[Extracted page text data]
-.-.-

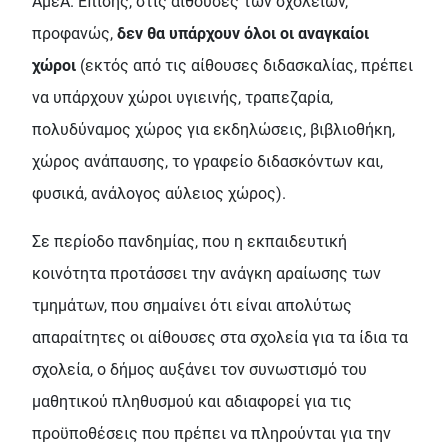
ΑμεΑ. Επίσης, στις αίθουσες των σχολείων,
προφανώς,
δεν θα υπάρχουν όλοι οι αναγκαίοι
χώροι
(εκτός από τις αίθουσες διδασκαλίας, πρέπει
να υπάρχουν χώροι υγιεινής, τραπεζαρία,
πολυδύναμος χώρος για εκδηλώσεις, βιβλιοθήκη,
χώρος ανάπαυσης, το γραφείο διδασκόντων και,
φυσικά, ανάλογος αύλειος χώρος).
Σε περίοδο πανδημίας, που η εκπαιδευτική
κοινότητα προτάσσει την ανάγκη αραίωσης των
τμημάτων, που σημαίνει ότι είναι απολύτως
απαραίτητες οι αίθουσες στα σχολεία για τα ίδια τα
σχολεία, ο δήμος αυξάνει τον συνωστισμό του
μαθητικού πληθυσμού και αδιαφορεί για τις
προϋποθέσεις που πρέπει να πληρούνται για την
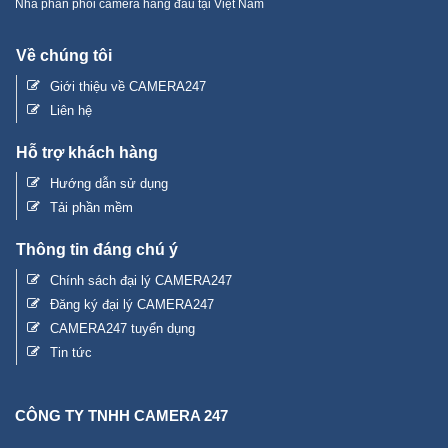
Nhà phân phối camera hàng đầu tại Việt Nam
Về chúng tôi
Giới thiệu về CAMERA247
Liên hệ
Hỗ trợ khách hàng
Hướng dẫn sử dụng
Tải phần mềm
Thông tin đáng chú ý
Chính sách đại lý CAMERA247
Đăng ký đại lý CAMERA247
CAMERA247 tuyển dụng
Tin tức
CÔNG TY TNHH CAMERA 247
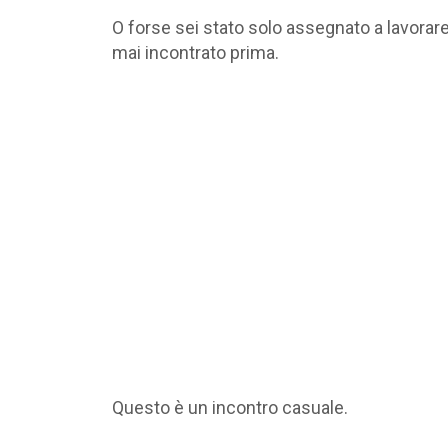
O forse sei stato solo assegnato a lavorare
mai incontrato prima.
Questo è un incontro casuale.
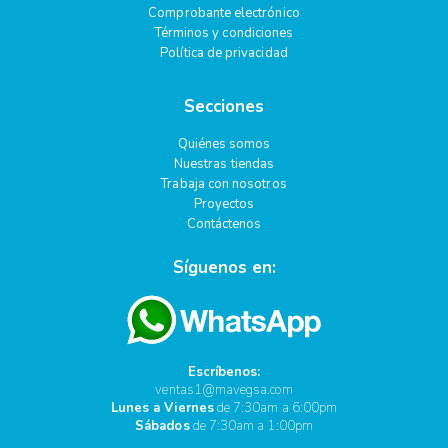
Comprobante electrónico
Términos y condiciones
Política de privacidad
Secciones
Quiénes somos
Nuestras tiendas
Trabaja con nosotros
Proyectos
Contáctenos
Síguenos en:
Escríbenos:
ventas1@mavegsa.com
Lunes a Viernes
de 7:30am a 6:00pm
Sábados
de 7:30am a 1:00pm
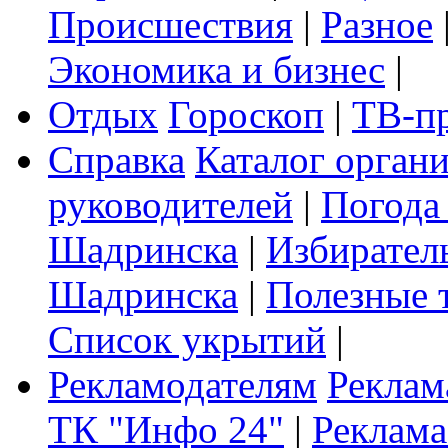
Происшествия
|
Разное
Экономика и бизнес
|
Отдых
Гороскоп
|
ТВ-п
Справка
Каталог орган
руководителей
|
Погода
Шадринска
|
Избирател
Шадринска
|
Полезные 
Список укрытий
|
Рекламодателям
Реклам
ТК "Инфо 24"
|
Реклама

-.-.-

§ **JOB**:
What is the number of lines in the data that contain "hàng"? Write that number and nothing else.

§ **EXPECTED ANSWER**:
2